I am creating a site where the privacy policies of hundreds of thousands of other sites on the Internet will be viewed. Its initial content is based on my launch of CommonCrawl 5 billion web dump pages and analysis of all privacy policies with a script to determine certain characteristics (for example, “Sells your personal information”).
According to SEO Guide for SEO :
Search engines tend to crawl only 100 links on any given page.
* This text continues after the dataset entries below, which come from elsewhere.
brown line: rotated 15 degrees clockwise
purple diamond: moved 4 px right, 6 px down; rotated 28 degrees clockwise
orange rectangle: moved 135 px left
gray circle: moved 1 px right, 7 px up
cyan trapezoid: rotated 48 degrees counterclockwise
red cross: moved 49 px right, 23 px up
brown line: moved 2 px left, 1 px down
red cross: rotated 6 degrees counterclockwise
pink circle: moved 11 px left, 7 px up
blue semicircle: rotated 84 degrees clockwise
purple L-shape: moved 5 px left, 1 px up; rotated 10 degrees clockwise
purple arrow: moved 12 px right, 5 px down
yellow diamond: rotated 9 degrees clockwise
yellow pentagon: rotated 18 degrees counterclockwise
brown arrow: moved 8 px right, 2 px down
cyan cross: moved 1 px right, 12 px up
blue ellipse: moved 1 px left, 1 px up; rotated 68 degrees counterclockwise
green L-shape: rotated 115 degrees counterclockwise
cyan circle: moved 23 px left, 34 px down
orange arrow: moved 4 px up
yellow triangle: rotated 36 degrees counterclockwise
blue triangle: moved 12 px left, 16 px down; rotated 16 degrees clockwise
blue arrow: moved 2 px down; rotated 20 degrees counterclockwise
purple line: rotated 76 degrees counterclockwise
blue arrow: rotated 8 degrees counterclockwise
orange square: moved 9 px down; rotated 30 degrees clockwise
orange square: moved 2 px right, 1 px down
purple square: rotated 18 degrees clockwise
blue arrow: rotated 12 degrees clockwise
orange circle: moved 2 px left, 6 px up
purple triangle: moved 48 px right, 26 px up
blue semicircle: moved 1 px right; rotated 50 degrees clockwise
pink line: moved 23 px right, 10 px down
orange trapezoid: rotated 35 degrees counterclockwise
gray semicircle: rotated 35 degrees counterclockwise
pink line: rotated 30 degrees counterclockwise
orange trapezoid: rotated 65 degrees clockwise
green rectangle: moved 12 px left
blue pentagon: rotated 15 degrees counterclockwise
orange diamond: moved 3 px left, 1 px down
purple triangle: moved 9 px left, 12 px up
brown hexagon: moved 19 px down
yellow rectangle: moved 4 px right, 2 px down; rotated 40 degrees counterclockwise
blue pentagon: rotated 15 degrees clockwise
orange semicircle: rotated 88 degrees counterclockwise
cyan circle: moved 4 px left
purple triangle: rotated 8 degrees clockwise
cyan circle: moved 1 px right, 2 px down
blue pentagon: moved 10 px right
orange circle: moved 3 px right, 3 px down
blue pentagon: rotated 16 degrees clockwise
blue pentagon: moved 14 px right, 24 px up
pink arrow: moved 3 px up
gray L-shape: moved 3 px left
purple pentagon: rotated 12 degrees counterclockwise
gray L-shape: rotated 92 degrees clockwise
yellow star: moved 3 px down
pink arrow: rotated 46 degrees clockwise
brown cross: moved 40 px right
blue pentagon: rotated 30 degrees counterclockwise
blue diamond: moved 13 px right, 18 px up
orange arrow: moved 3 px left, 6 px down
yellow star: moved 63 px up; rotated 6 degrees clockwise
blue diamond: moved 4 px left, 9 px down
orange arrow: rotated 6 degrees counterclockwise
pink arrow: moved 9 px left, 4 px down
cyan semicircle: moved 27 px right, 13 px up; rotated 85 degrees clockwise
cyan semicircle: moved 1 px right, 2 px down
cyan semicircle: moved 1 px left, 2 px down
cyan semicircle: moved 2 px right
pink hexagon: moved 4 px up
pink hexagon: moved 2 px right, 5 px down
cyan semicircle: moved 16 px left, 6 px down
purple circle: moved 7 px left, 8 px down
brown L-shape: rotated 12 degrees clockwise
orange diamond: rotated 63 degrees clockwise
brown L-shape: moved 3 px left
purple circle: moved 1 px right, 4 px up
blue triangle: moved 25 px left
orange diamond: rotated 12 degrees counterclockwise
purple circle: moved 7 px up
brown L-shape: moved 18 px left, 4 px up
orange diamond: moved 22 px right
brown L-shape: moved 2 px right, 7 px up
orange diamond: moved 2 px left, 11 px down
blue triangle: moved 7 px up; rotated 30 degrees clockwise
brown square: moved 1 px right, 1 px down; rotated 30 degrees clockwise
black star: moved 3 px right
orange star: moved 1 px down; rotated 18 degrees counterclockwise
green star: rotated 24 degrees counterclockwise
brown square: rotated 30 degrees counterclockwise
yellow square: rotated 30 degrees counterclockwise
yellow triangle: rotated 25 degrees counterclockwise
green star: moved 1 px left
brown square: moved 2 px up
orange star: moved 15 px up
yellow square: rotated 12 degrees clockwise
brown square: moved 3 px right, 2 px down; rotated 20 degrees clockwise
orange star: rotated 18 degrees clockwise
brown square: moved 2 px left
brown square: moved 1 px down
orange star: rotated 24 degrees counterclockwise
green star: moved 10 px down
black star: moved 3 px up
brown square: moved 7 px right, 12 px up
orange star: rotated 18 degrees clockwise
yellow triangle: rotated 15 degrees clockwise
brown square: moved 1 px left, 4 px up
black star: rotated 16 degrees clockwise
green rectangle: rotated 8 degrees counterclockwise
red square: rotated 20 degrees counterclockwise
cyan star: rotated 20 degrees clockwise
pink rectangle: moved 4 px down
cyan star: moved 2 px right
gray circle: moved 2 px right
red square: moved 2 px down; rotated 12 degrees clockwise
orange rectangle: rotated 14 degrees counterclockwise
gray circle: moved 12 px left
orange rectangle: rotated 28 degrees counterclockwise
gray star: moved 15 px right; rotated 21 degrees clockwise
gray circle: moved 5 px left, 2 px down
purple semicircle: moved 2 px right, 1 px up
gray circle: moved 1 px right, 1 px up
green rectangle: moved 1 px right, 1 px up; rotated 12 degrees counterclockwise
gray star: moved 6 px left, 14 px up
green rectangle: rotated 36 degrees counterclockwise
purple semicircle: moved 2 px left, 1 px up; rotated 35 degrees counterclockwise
This free restriction is necessary to prevent spam and maintain a rating.
I was wondering what would be a reasonable way to create a navigation network that will not leave a single page orphaned, but will still avoid this fine for the SEO they are talking about. I have a few ideas:
- Create alphabetical pages (or Google Sitemap.xml), such as "Sites Starting With Ado *." And this, for example, will link "Adobe.com". This or any other pointless split of pages seems to be far-fetched, and I wonder if Google might not like it.
- Use meta keywords or descriptions to categorize
- Find a way to apply more interesting categories, such as geographic or content-oriented. It bothers me that I'm not sure how I can apply such categories across all sites on so many sites. I believe that if necessary, I could write another classifier to try to analyze the contents of the pages from the crawl. Sounds like a lot of work in and of itself, though.
- Use the DMOZ project to help categorize pages.
Wikipedia and StackOverflow clearly solved this problem very well by allowing users to classify or flag all pages. In my case, I do not have such luxury, but I want to find the best option.
At the heart of this question is how Google responds to various navigation structures. Does this punish those who create web pages programmatically / meaninglessly? Or does it not bother as long as everything is connected via links?